The directness of the rays which transmit the forms and colours of the bodies whence they proceed does not tinge the air nor can they affect each other by contact where they intersect. They affect only the spot where they vanish and cease to exist, because that spot faces and is faced by the original source of these rays, and no other object, which surrounds that original source can be seen by the eye where these rays are cut off and destroyed, leaving there the spoil they have conveyed to it. And this is proved by the 4th [proposition], on the colour of bodies, which says: The surface of every opaque body is affected by the colour of surrounding objects; hence we may conclude that the spot which, by means of the rays which convey the image, faces—and is faced by the cause of the image, assumes the colour of that object.
On the colours of derived shadows (275. 276).
275.
ANY SHADOW CAST BY AN OPAQUE BODY SMALLER THAN THE LIGHT CAUSING THE SHADOW WILL THROW A DERIVED SHADOW WHICH IS TINGED BY THE COLOUR OF THE LIGHT.
Let n be the source of the shadow e f; it will assume its hue. Let o be the source of h e which will in the same way be tinged by its hue and so also the colour of v h will be affected by p which causes it; and the shadow of the triangle z k y will be affected by the colour of q, because it is produced by it. [7] In proportion as c d goes into a d, will n r s be darker than m; and the rest of the space will be shadowless [11]. f g is the highest light, because here the whole light of the window a d falls; and thus on the opaque body m e is in equally high light; z k y is a triangle which includes the deepest shadow, because the light a d cannot reach any part of it. x h is the 2nd grade of shadow, because it receives only 1/3 of the light from the window, that is c d.
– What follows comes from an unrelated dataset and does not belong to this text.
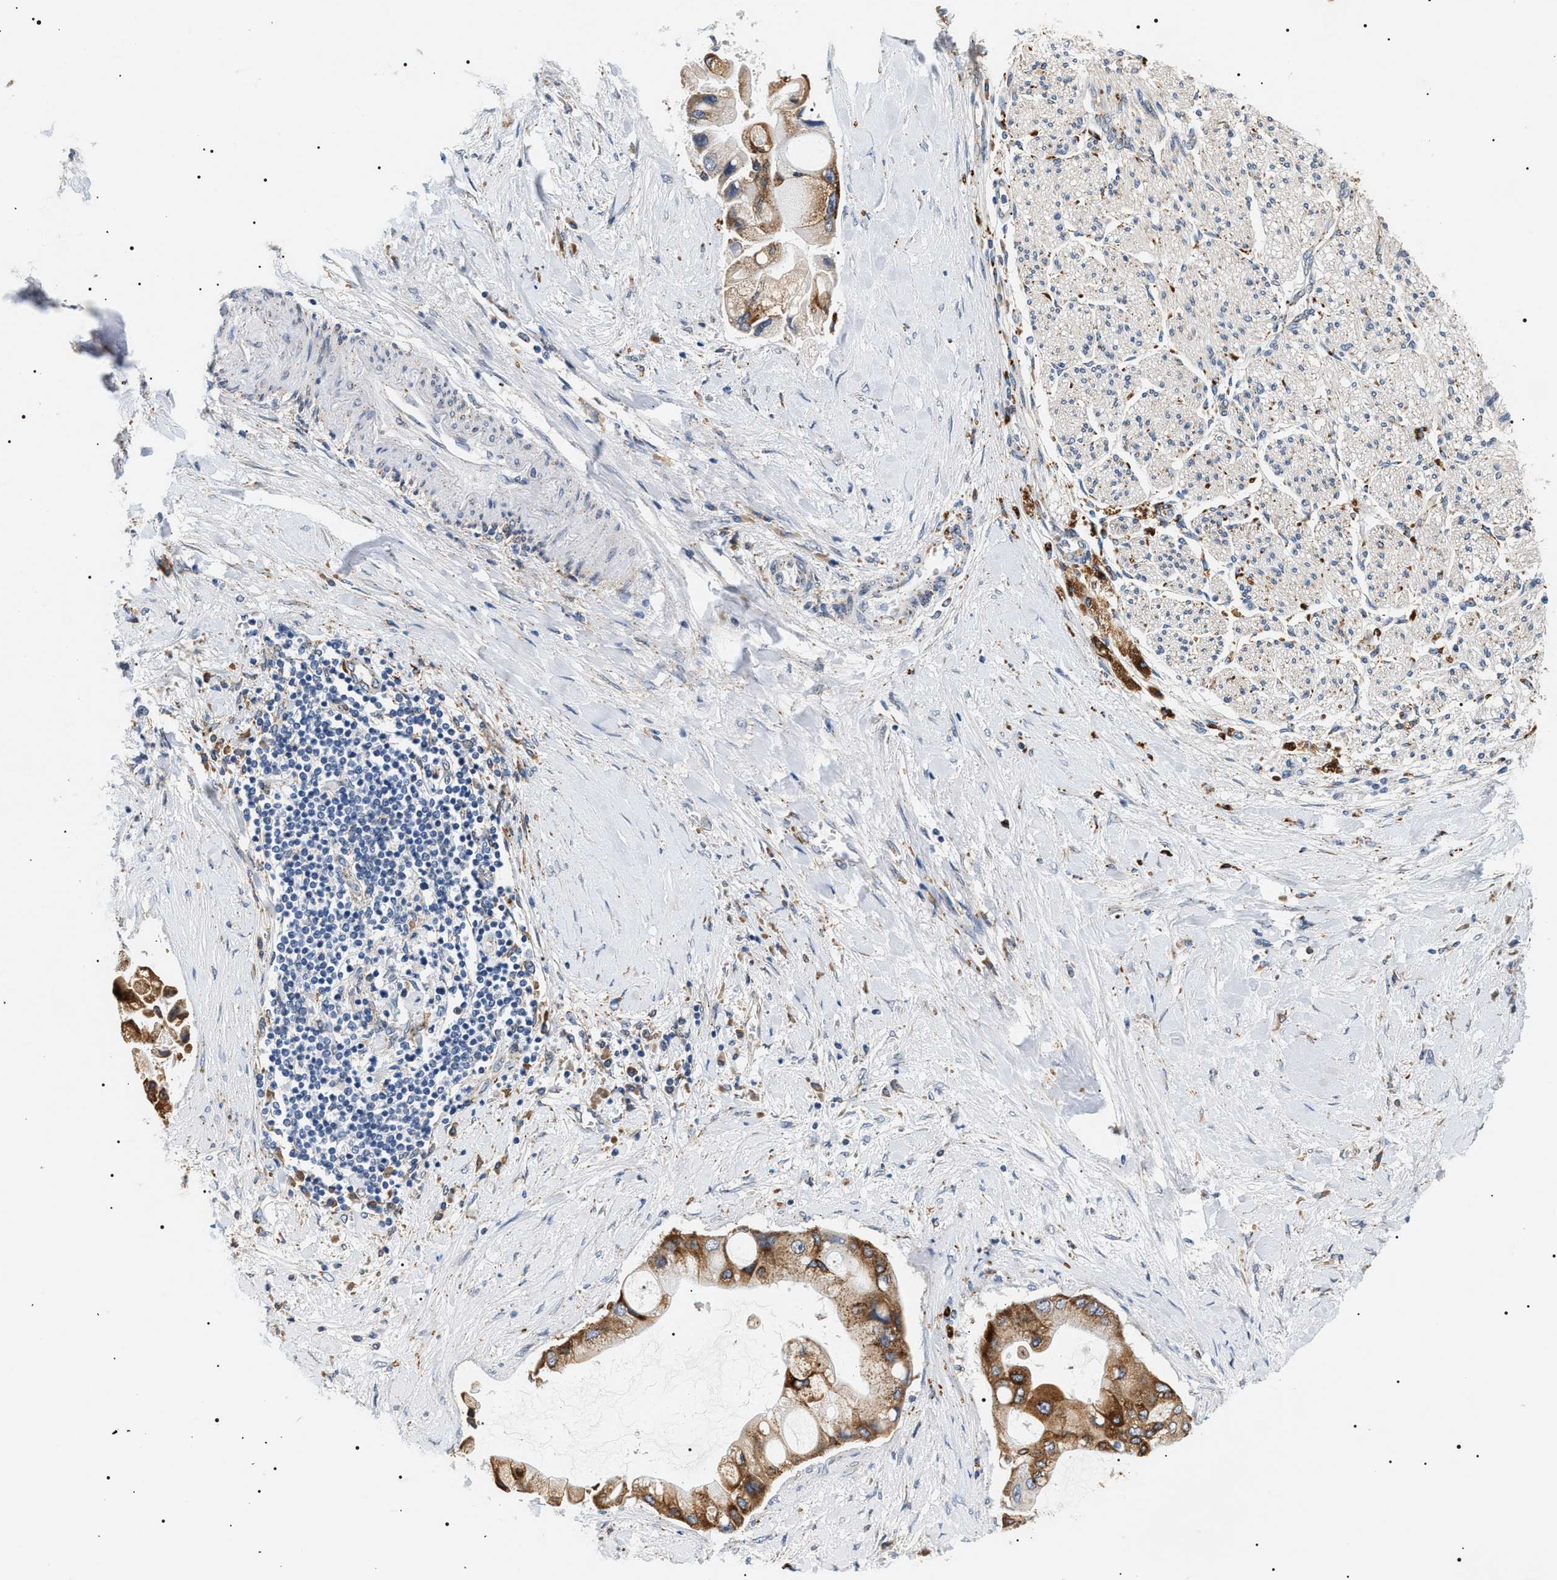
{"staining": {"intensity": "moderate", "quantity": ">75%", "location": "cytoplasmic/membranous"}, "tissue": "liver cancer", "cell_type": "Tumor cells", "image_type": "cancer", "snomed": [{"axis": "morphology", "description": "Cholangiocarcinoma"}, {"axis": "topography", "description": "Liver"}], "caption": "The micrograph exhibits a brown stain indicating the presence of a protein in the cytoplasmic/membranous of tumor cells in liver cancer.", "gene": "HSD17B11", "patient": {"sex": "male", "age": 50}}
The third grade of shadow is h e, where two thirds of the light from the window is visible. The last grade of shadow is b d e f, because the highest grade of light from the window falls at f.
[Footnote: The diagram Pl. III, No. 1 belongs to this chapter as well as the text given in No. 148. Lines 7-11 (compare lines 8-12 of No. 148) which are written within the diagram, evidently apply to both sections and have therefore been inserted in both.]
276.
OF THE COLOURS OF SIMPLE DERIVED SHADOWS.
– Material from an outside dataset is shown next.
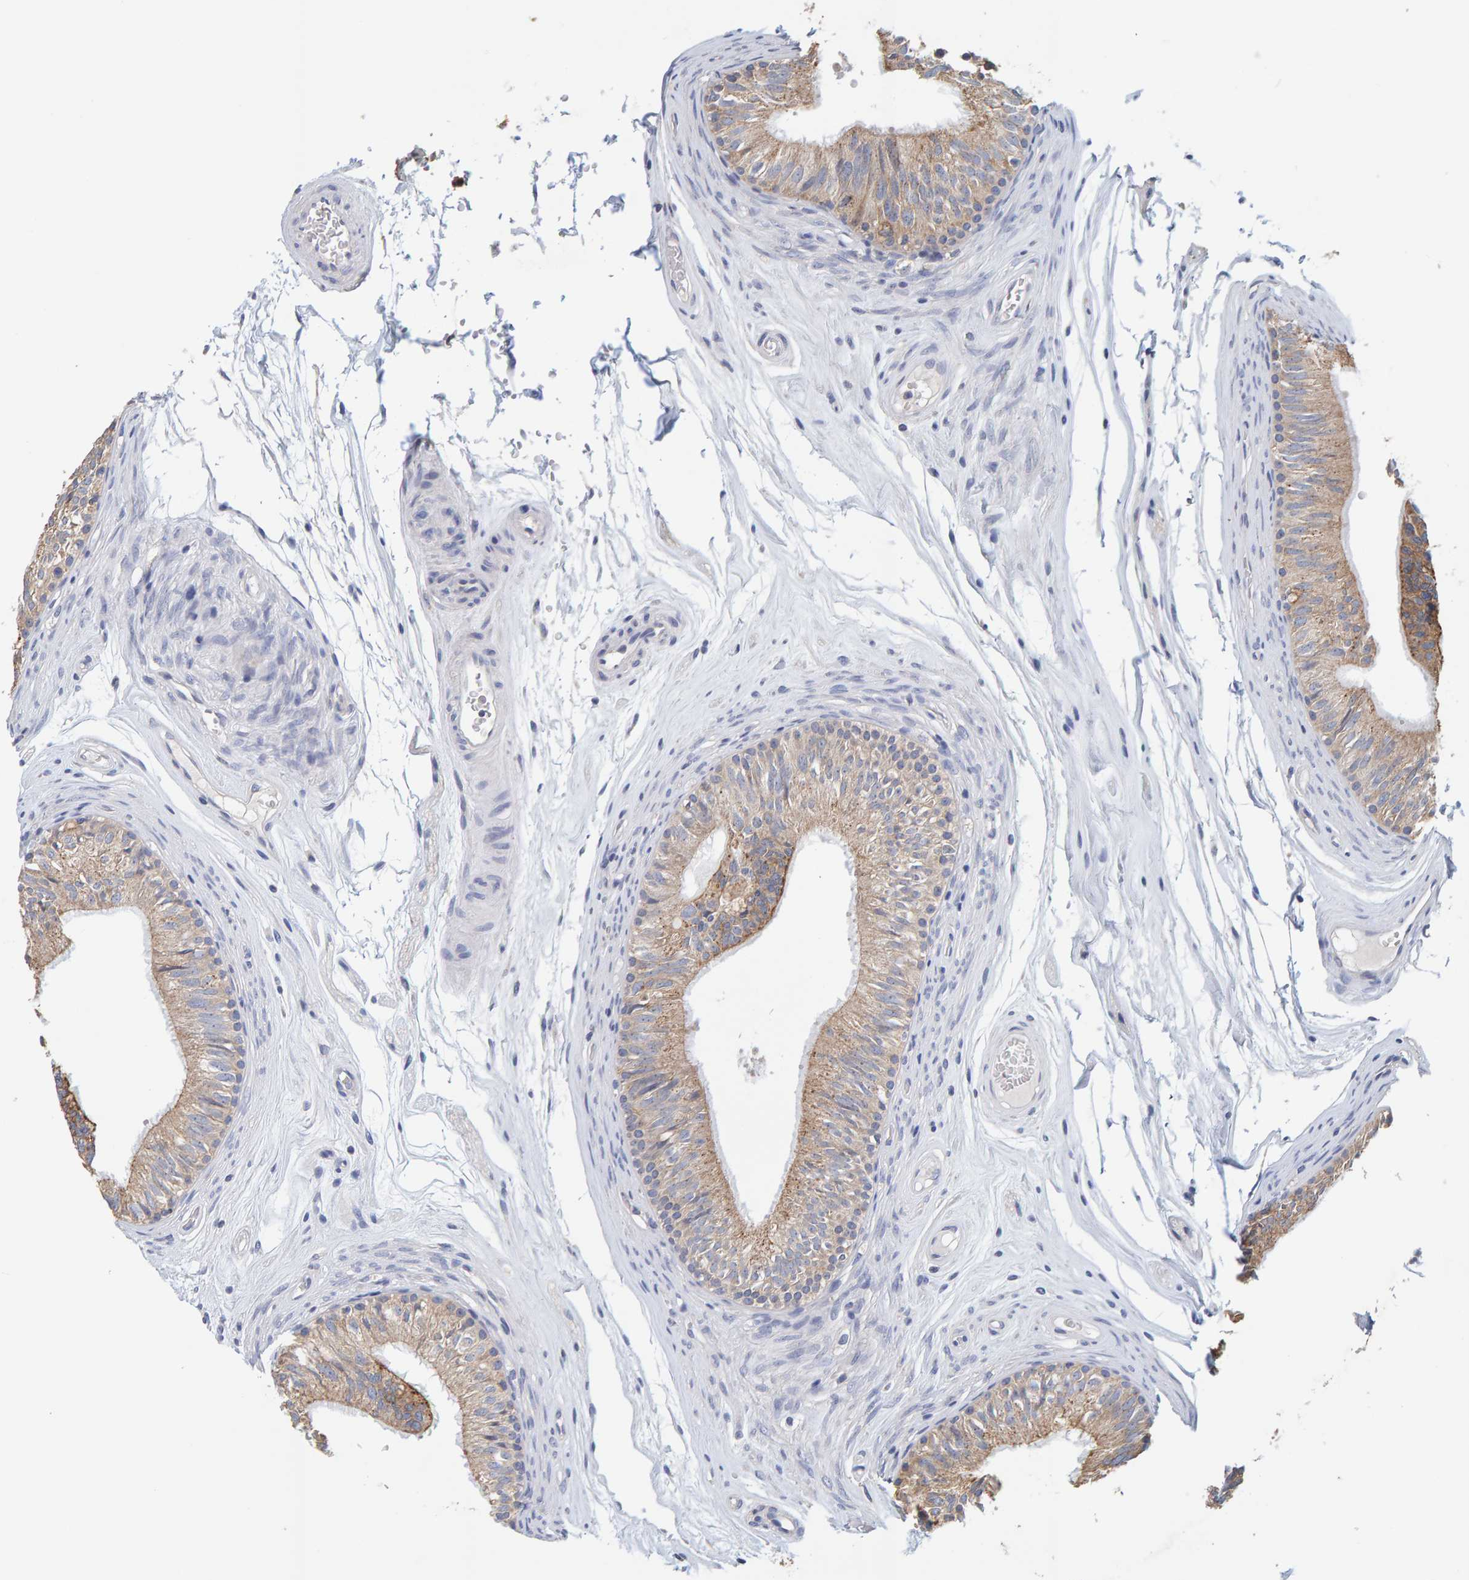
{"staining": {"intensity": "moderate", "quantity": "25%-75%", "location": "cytoplasmic/membranous"}, "tissue": "epididymis", "cell_type": "Glandular cells", "image_type": "normal", "snomed": [{"axis": "morphology", "description": "Normal tissue, NOS"}, {"axis": "topography", "description": "Epididymis"}], "caption": "Immunohistochemistry (IHC) micrograph of benign epididymis: human epididymis stained using immunohistochemistry shows medium levels of moderate protein expression localized specifically in the cytoplasmic/membranous of glandular cells, appearing as a cytoplasmic/membranous brown color.", "gene": "SGPL1", "patient": {"sex": "male", "age": 36}}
The colour of derived shadows is always affected by that of the body towards which they are cast. To prove this: let an opaque body be placed between the plane s c t d and the blue light d e and the red light a b, then I say that d e, the blue light, will fall on the whole surface s c t d excepting at o p which is covered by the shadow of the body q r, as is shown by the straight lines d q o e r p. And the same occurs with the light a b which falls on the whole surface s c t d excepting at the spot obscured by the shadow q r; as is shown by the lines d q o, and e r p. Hence we may conclude that the shadow n m is exposed to the blue light d e; but, as the red light a b cannot fall there, n m will appear as a blue shadow on a red background tinted with blue, because on the surface s c t d both lights can fall. But in the shadows only one single light falls; for this reason these shadows are of medium depth, since, if no light whatever mingled with the shadow, it would be of the first degree of darkness &c. But in the shadow at o p the blue light does not fall, because the body q r interposes and intercepts it there. Only the red light a b falls there and tinges the shadow of a red hue and so a ruddy shadow appears on the background of mingled red and blue.
The shadow of q r at o p is red, being caused by the blue light d e; and the shadow of q r at o' p' is blue being caused by the red light a b. Hence we say that the blue light in this instance causes a red derived shadow from the opaque body q' r', while the red light causes the same body to cast a blue derived shadow; but the primary shadow [on the dark side of the body itself] is not of either of those hues, but a mixture of red and blue.